*Provided passage*:
Start of Block
Meds can help adults reduce alcohol intake

Several medications can help people with alcohol use disorders maintain abstinence or reduce drinking, according to research from the University of North Carolina at Chapel Hill.

The work, published today in the Journal of the American Medical Association (JAMA) and funded by the Agency for Healthcare Research and Quality (AHRQ), provides additional options for clinicians to effectively address this global concern.

Although alcohol use disorders are associated with many health problems, including cancers, stroke and depression, fewer than one-third of people with the disorders receive any treatment and less than 10 percent receive medications to help reduce alcohol consumption.

“There are many studies that have tried to show whether certain medications can help with alcohol use disorders, but it is a lot of information to digest and many providers do not know what works or doesn’t work,” said Daniel Jonas, lead author of the study and professor in the department of medicine and the Cecil G. Sheps Center for Health Services Research. “When you synthesize all the evidence, it shows pretty clearly that some medications do work.”

Jonas led a team from the RTI-UNC Evidence-based Practice Center to review published studies examining the use of drugs to treat alcohol use disorders. The researchers conducted a systematic review of 122 randomized controlled trials and one cohort study. They then graded the strength of the evidence on the impact of drugs on alcohol consumption.
End of Block
*Data excerpts*:
Start of Block
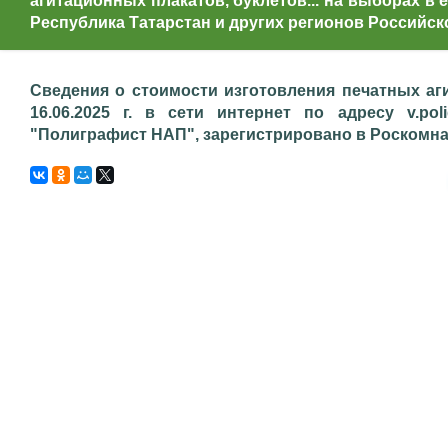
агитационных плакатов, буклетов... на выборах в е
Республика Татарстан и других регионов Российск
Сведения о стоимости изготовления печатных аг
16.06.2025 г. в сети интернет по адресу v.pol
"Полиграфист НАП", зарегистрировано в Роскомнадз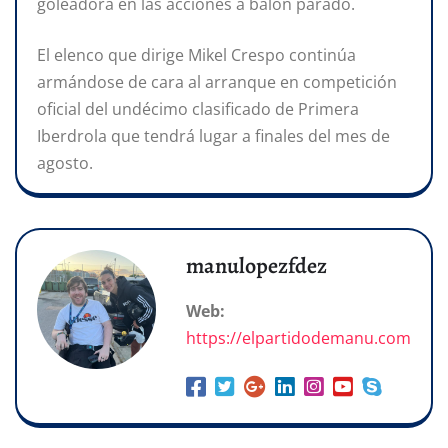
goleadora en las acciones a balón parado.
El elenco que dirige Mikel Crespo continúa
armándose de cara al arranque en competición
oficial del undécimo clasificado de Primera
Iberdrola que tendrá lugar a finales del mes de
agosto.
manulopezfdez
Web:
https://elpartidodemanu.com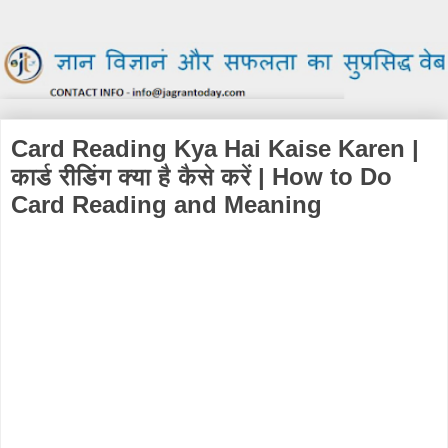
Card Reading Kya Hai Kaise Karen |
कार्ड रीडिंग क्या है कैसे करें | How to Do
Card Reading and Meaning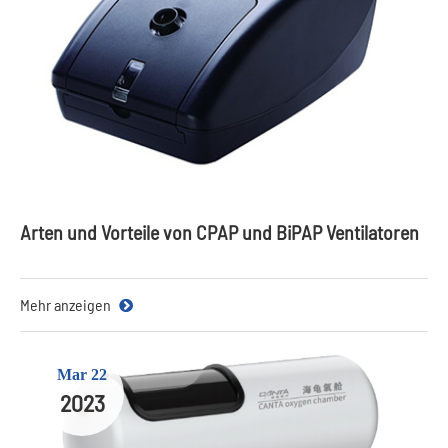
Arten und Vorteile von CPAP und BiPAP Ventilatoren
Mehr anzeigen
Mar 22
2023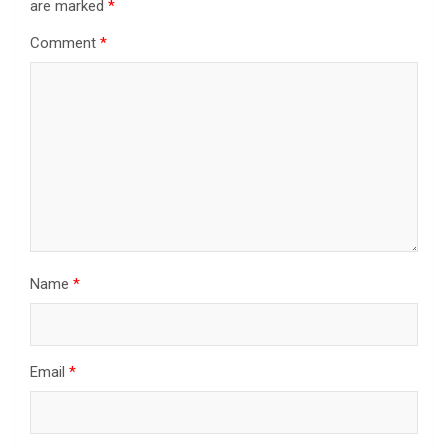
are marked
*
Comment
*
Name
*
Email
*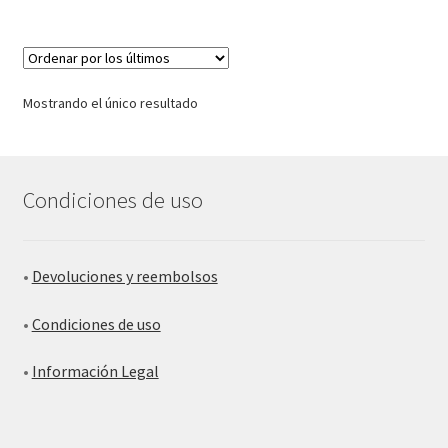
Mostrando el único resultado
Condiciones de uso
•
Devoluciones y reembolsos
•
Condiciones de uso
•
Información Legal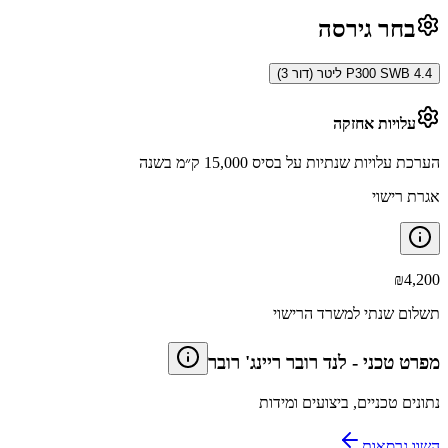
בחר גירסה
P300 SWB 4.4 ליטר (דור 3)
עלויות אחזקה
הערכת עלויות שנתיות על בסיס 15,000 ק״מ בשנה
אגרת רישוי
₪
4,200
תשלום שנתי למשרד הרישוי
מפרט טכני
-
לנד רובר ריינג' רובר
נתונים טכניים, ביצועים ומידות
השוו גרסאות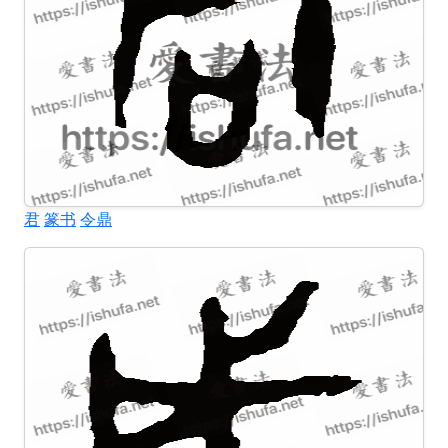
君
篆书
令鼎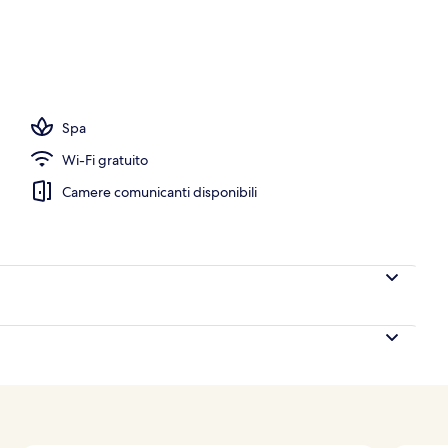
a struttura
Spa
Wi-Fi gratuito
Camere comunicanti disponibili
End of Block
Start of Block
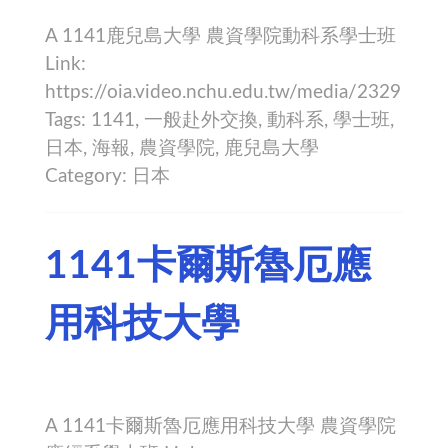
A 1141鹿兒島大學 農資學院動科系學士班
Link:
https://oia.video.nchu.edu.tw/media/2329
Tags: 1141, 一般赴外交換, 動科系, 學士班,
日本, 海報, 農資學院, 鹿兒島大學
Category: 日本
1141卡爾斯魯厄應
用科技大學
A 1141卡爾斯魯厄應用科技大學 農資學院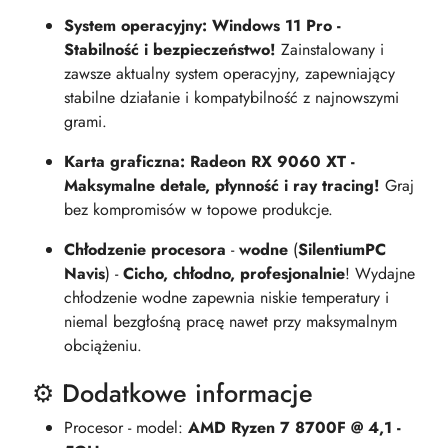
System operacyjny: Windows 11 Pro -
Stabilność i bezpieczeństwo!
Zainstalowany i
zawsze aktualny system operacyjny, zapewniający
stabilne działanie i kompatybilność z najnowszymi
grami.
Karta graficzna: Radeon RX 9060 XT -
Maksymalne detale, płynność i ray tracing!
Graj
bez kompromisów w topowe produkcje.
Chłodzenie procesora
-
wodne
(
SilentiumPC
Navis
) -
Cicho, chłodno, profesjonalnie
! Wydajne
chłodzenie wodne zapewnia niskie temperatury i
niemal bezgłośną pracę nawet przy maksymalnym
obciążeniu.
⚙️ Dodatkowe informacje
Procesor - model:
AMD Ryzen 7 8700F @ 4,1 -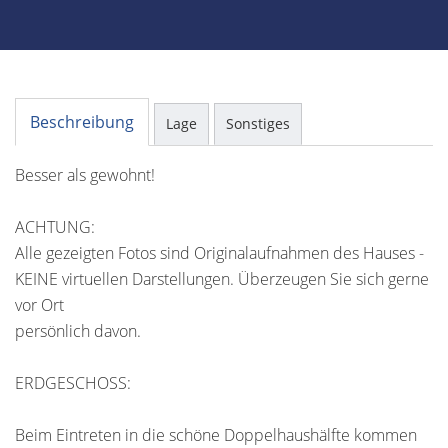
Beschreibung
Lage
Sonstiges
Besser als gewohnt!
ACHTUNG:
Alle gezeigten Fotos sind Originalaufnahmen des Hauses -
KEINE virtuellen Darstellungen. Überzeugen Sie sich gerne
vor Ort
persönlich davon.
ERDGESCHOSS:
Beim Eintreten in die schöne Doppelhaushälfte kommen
End of Block
Start of Block
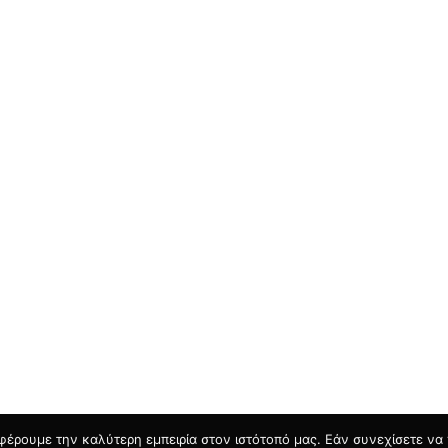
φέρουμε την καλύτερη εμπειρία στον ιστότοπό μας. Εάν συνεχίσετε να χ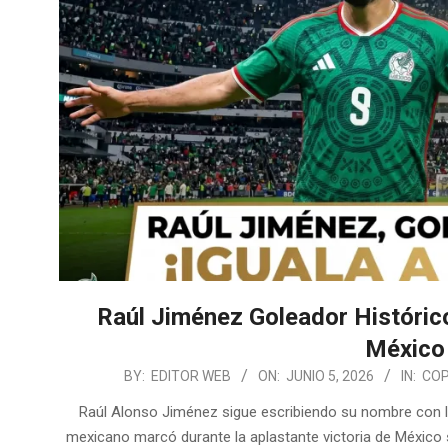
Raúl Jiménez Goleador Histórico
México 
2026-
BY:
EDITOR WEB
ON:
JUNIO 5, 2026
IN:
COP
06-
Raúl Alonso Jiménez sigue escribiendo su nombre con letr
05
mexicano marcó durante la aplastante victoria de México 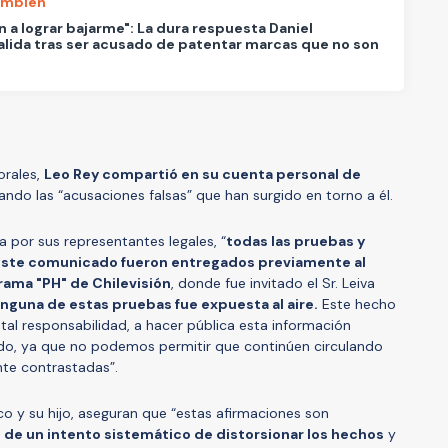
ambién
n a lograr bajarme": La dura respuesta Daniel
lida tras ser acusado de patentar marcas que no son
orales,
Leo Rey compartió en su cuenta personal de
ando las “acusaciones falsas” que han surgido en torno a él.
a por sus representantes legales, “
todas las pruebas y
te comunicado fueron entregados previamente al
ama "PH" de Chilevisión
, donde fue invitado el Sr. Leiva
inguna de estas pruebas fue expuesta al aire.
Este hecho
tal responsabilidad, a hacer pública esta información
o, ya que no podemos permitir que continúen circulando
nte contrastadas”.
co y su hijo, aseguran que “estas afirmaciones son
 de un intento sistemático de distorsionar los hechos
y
End of Block
*Exercise aim*: From the article on medications for reducing alcohol intake, list every health problem it names as associated with alcohol use disorders.

*Answer to this exercise*: Cancers, stroke, depression